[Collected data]
☆ ☆ ☆

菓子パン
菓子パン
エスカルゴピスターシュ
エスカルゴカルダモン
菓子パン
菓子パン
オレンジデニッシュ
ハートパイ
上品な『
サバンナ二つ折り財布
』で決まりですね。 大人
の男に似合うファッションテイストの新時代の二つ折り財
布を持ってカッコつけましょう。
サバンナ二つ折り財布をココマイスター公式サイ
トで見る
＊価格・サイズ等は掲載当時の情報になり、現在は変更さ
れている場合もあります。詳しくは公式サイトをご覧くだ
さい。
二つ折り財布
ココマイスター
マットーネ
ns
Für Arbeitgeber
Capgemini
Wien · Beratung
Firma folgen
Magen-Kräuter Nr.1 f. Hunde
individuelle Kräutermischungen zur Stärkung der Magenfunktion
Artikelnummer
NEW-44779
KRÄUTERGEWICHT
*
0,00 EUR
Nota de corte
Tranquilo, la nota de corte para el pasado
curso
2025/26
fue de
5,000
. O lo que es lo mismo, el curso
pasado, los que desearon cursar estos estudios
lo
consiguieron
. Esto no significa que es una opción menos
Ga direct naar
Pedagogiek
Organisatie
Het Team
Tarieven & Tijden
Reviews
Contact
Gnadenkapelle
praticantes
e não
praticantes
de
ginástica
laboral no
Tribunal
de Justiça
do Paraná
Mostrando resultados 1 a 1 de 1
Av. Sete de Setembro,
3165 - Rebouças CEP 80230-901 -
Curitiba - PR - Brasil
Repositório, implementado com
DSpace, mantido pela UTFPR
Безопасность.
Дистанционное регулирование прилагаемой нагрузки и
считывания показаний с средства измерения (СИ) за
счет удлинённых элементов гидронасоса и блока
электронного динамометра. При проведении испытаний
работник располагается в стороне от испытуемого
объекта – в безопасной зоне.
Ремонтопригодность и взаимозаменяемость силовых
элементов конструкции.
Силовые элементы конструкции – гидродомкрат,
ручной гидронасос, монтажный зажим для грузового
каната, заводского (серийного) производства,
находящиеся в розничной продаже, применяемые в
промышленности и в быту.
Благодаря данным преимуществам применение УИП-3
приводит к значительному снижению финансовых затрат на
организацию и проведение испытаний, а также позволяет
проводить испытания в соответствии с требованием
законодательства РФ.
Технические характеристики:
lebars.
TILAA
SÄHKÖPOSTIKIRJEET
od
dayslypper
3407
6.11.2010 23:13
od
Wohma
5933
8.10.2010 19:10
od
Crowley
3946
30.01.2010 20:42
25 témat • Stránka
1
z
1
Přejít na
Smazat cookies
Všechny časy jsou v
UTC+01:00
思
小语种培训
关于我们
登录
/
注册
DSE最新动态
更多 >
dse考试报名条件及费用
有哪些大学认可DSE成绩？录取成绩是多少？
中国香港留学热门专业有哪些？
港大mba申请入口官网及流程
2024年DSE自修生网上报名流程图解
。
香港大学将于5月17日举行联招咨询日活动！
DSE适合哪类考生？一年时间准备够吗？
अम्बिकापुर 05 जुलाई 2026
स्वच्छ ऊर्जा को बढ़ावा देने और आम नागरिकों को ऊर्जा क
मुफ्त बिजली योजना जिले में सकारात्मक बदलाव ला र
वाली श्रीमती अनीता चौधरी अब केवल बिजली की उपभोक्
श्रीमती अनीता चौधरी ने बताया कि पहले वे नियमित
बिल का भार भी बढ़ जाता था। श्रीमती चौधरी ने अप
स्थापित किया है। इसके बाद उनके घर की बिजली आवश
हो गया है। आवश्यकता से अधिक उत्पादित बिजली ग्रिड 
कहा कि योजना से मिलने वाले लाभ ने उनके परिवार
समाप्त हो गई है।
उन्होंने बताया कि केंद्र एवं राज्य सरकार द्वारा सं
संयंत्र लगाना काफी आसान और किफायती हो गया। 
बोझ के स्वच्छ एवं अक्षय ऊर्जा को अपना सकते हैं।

☆ ☆ ☆

**Instructions for the task**
Each entry above is to be repeated exactly as it appears.

**Exercise output**
菓子パン
菓子パン
エスカルゴピスターシュ
エスカルゴカルダモン
菓子パン
菓子パン
オレンジデニッシュ
ハートパイ
上品な『
サバンナ二つ折り財布
』で決まりですね。 大人
の男に似合うファッションテイストの新時代の二つ折り財
布を持ってカッコつけましょう。
サバンナ二つ折り財布をココマイスター公式サイ
トで見る
＊価格・サイズ等は掲載当時の情報になり、現在は変更さ
れている場合もあります。詳しくは公式サイトをご覧くだ
さい。
二つ折り財布
ココマイスター
マットーネ
ns
Für Arbeitgeber
Capgemini
Wien · Beratung
Firma folgen
Magen-Kräuter Nr.1 f. Hunde
individuelle Kräutermischungen zur Stärkung der Magenfunktion
Artikelnummer
NEW-44779
KRÄUTERGEWICHT
*
0,00 EUR
Nota de corte
Tranquilo, la nota de corte para el pasado
curso
2025/26
fue de
5,000
. O lo que es lo mismo, el curso
pasado, los que desearon cursar estos estudios
lo
consiguieron
. Esto no significa que es una opción menos
Ga direct naar
Pedagogiek
Organisatie
Het Team
Tarieven & Tijden
Reviews
Contact
Gnadenkapelle
praticantes
e não
praticantes
de
ginástica
laboral no
Tribunal
de Justiça
do Paraná
Mostrando resultados 1 a 1 de 1
Av. Sete de Setembro,
3165 - Rebouças CEP 80230-901 -
Curitiba - PR - Brasil
Repositório, implementado com
DSpace, mantido pela UTFPR
Безопасность.
Дистанционное регулирование прилагаемой нагрузки и
считывания показаний с средства измерения (СИ) за
счет удлинённых элементов гидронасоса и блока
электронного динамометра. При проведении испытаний
работник располагается в стороне от испытуемого
объекта – в безопасной зоне.
Ремонтопригодность и взаимозаменяемость силовых
элементов конструкции.
Силовые элементы конструкции – гидродомкрат,
ручной гидронасос, монтажный зажим для грузового
каната, заводского (серийного) производства,
находящиеся в розничной продаже, применяемые в
промышленности и в быту.
Благодаря данным преимуществам применение УИП-3
приводит к значительному снижению финансовых затрат на
организацию и проведение испытаний, а также позволяет
проводить испытания в соответствии с требованием
законодательства РФ.
Технические характеристики:
lebars.
TILAA
SÄHKÖPOSTIKIRJEET
od
dayslypper
3407
6.11.2010 23:13
od
Wohma
5933
8.10.2010 19:10
od
Crowley
3946
30.01.2010 20:42
25 témat • Stránka
1
z
1
Přejít na
Smazat cookies
Všechny časy jsou v
UTC+01:00
思
小语种培训
关于我们
登录
/
注册
DSE最新动态
更多 >
dse考试报名条件及费用
有哪些大学认可DSE成绩？录取成绩是多少？
中国香港留学热门专业有哪些？
港大mba申请入口官网及流程
2024年DSE自修生网上报名流程图解
。
香港大学将于5月17日举行联招咨询日活动！
DSE适合哪类考生？一年时间准备够吗？
अम्बिकापुर 05 जुलाई 2026
स्वच्छ ऊर्जा को बढ़ावा देने और आम नागरिकों को ऊर्जा क
मुफ्त बिजली योजना जिले में सकारात्मक बदलाव ला र
वाली श्रीमती अनीता चौधरी अब केवल बिजली की उपभोक्
श्रीमती अनीता चौधरी ने बताया कि पहले वे नियमित
बिल का भार भी बढ़ जाता था। श्रीमती चौधरी ने अप
स्थापित किया है। इसके बाद उनके घर की बिजली आवश
हो गया है। आवश्यकता से अधिक उत्पादित बिजली ग्रिड 
कहा कि योजना से मिलने वाले लाभ ने उनके परिवार
समाप्त हो गई है।
उन्होंने बताया कि केंद्र एवं राज्य सरकार द्वारा सं
संयंत्र लगाना काफी आसान और किफायती हो गया। 
बोझ के स्वच्छ एवं अक्षय ऊर्जा को अपना सकते हैं।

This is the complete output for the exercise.